+++ Dataset extract

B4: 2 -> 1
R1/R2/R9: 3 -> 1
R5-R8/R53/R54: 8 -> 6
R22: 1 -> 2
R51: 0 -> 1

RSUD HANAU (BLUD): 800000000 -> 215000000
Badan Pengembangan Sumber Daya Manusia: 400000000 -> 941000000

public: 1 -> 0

++++++
+++ Dataset extract

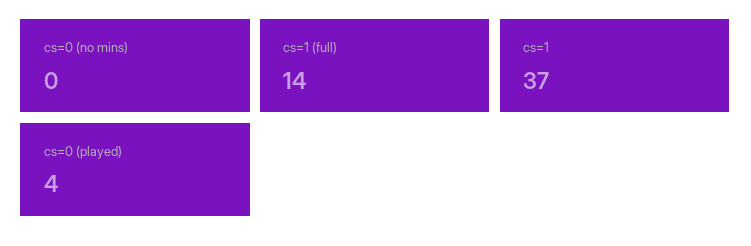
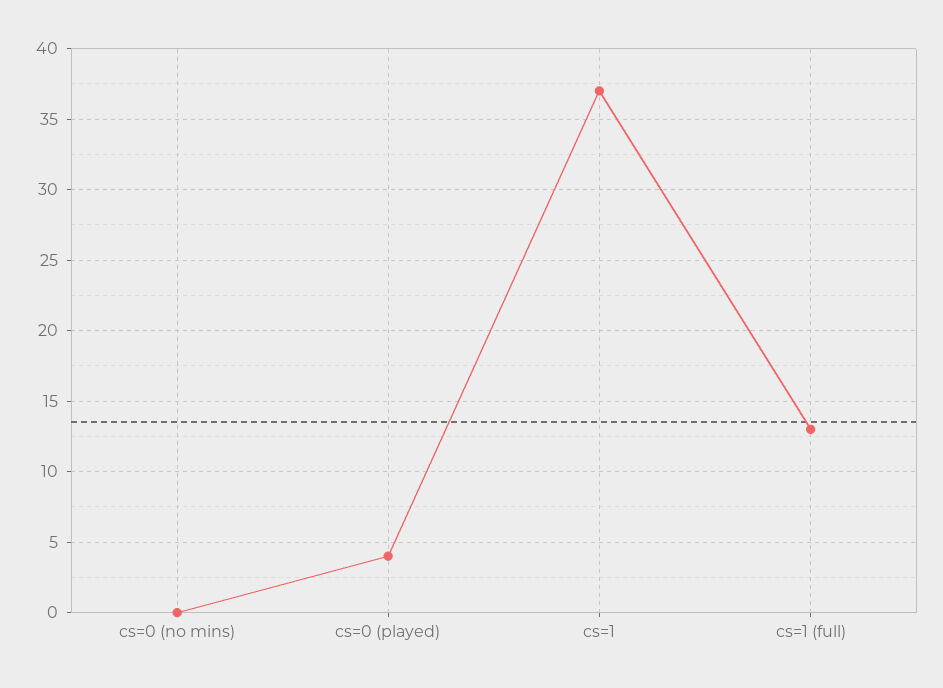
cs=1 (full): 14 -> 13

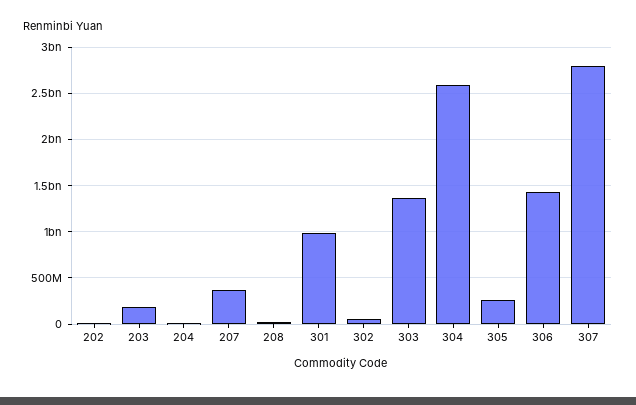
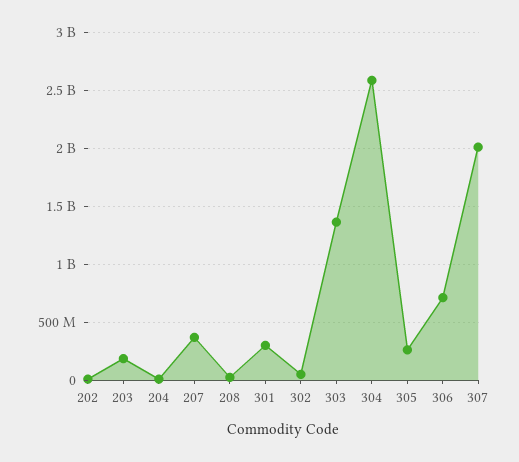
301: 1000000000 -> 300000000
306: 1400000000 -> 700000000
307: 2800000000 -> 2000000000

++++++

- What you should do
In the records above, find the line with "R5-R8/R53/R54: 8 -> 6"; write out exactly that line and each one after it, stopping after the line with "public: 1 -> 0".

- Result of the task
R5-R8/R53/R54: 8 -> 6
R22: 1 -> 2
R51: 0 -> 1

RSUD HANAU (BLUD): 800000000 -> 215000000
Badan Pengembangan Sumber Daya Manusia: 400000000 -> 941000000

public: 1 -> 0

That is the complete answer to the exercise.